En nombre de Jesús les saludamos.
"En la luz del Evangelio cosechamos los frutos de nuestro progreso, guiados por el Amor Infinito del Padre."
Enseguida a estas palabras, surge una escena frente a mi pantalla mental como una película. Veo un tren que viene hacia mí; es tan grande que parece un edificio de varios pisos. De repente, me encuentro en un mundo extraño donde todo es enorme por lo que yo me sentía como una hormiga.
Me encuentro sobre unas rieles de tren y el suelo todo es pedacería de rocas con la vegetación agreste y todo luce como un desierto con pocos arbustos secos.
El tren se detiene y alguien abre los vagones. Llegua un camión negro con los cristales oscuros, por lo que no logro distinguir lo que hay dentro.
No obstante, veo que hay misiles y otras armas dentro de dos vagones del tren. Un instructor informa que estamos en Oriente Medio. Por el camino de tierra aparece una limosina y un trailer que se aproximan. Al detenerse, de su interior saltan algunos hombres que comienza a recoger los materiales del vagón, colocándolos en el trailer y en el camión que, enseguida, se marchan.
A la distancia, veo un radar o antena y un extraterrestre todo de blanco con cabeza grande, que está anotando todo lo que pasa como si fuera un fiscal.
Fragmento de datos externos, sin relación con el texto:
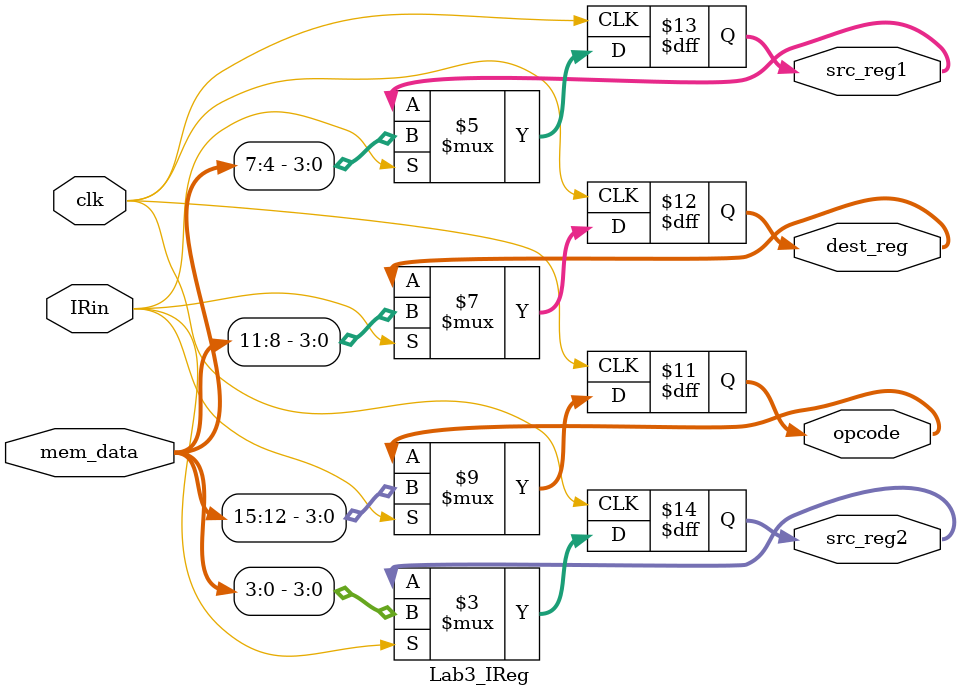
<source format=v>
module Lab3_IReg(
	input [15:0] mem_data,
	input clk,
	input IRin,
	output reg [3:0] opcode,
	output reg [3:0] dest_reg,
	output reg [3:0] src_reg1,
	output reg [3:0] src_reg2
);

	always@(posedge clk)
    begin
        if(IRin==1)
        begin
            src_reg2 <= mem_data[3:0];
            src_reg1 <= mem_data[7:4];
            dest_reg <= mem_data[11:8];
            opcode <= mem_data[15:12];
        end
    end
	

endmodule
</source>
El mensaje entonces continua:
"Le compete al ser humano escoger los rumbos que desea para sí mismo y para su vida. Reflejar en la vida cotidiana el resultado claro y transparente de sus elecciones.
Que sus elecciones puedan ser la Orientación Mayor que nos enseñó el humilde Maestro Jesús.
"Ámense unos a otros como Yo les he amado y hagan al prójimo lo que les gustaría que les hicieran."